Workers spoken to be STIEU organisers noted there have been ongoing issues with delayed wages and forced resignations for workers that disobey management orders. A lack of basic personal protective equipment has resulted in injuries to hands and eyes, however because these occurred amongst undocumented migrant workers (mostly from Sulawesi, Indonesia) they were unable to seek medical treatment or compensation. In some cases, migrant workers have had their passports with-held by the company, in violation of Malaysian law.

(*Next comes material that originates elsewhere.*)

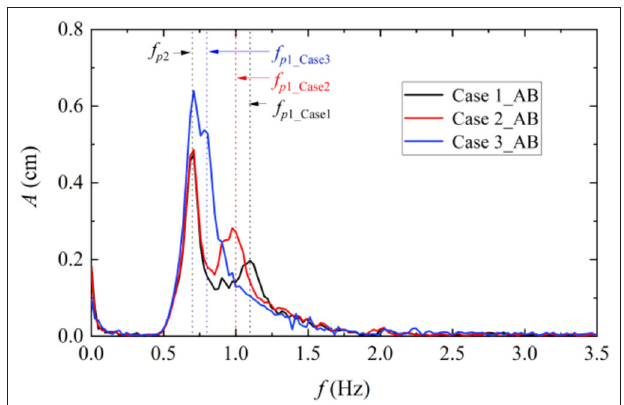
FIGURE 3 | Actual amplitude spectra at the location x = 5.0m for different peak frequently differences.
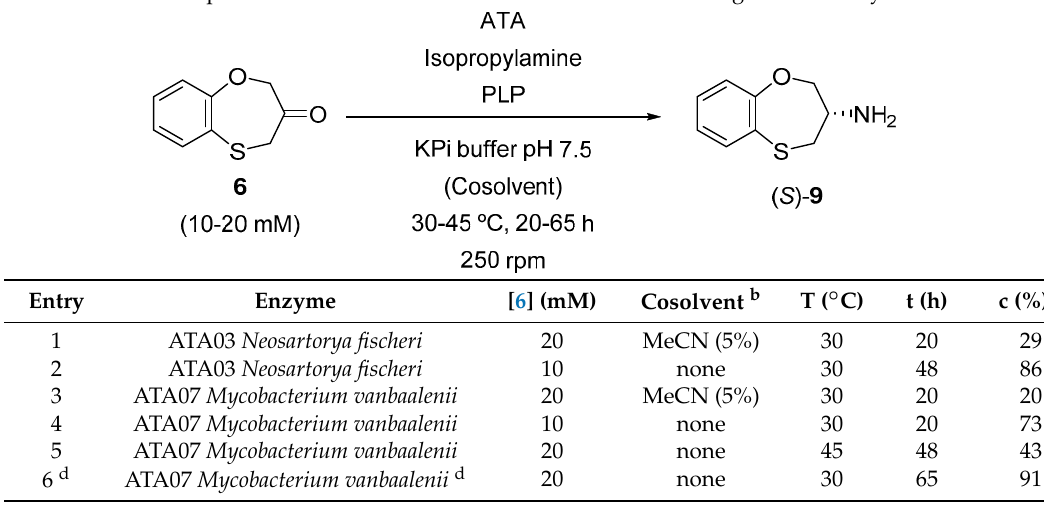
Table 3. Optimisation of the biotransamination of ketone 6 using selected enzymes a .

The Tawau company is owned by the Japanese company Ikeuchi Veneer, which established the factory in 1994. The company previously held FSC chain of custody certification however it let this certification lapse, apparently because the compliance requirements were too stringent.
This is an important step for STIEU, who have spent decades struggling to secure union recognition at Sabah Forest Industries (SFI). This victory follows the recent decision of the Federal Court to throw out SFI’s judicial review of previous secret ballot result. With these two achievements, the union is looking set to make major improvements for workers across the Sabah forest industry.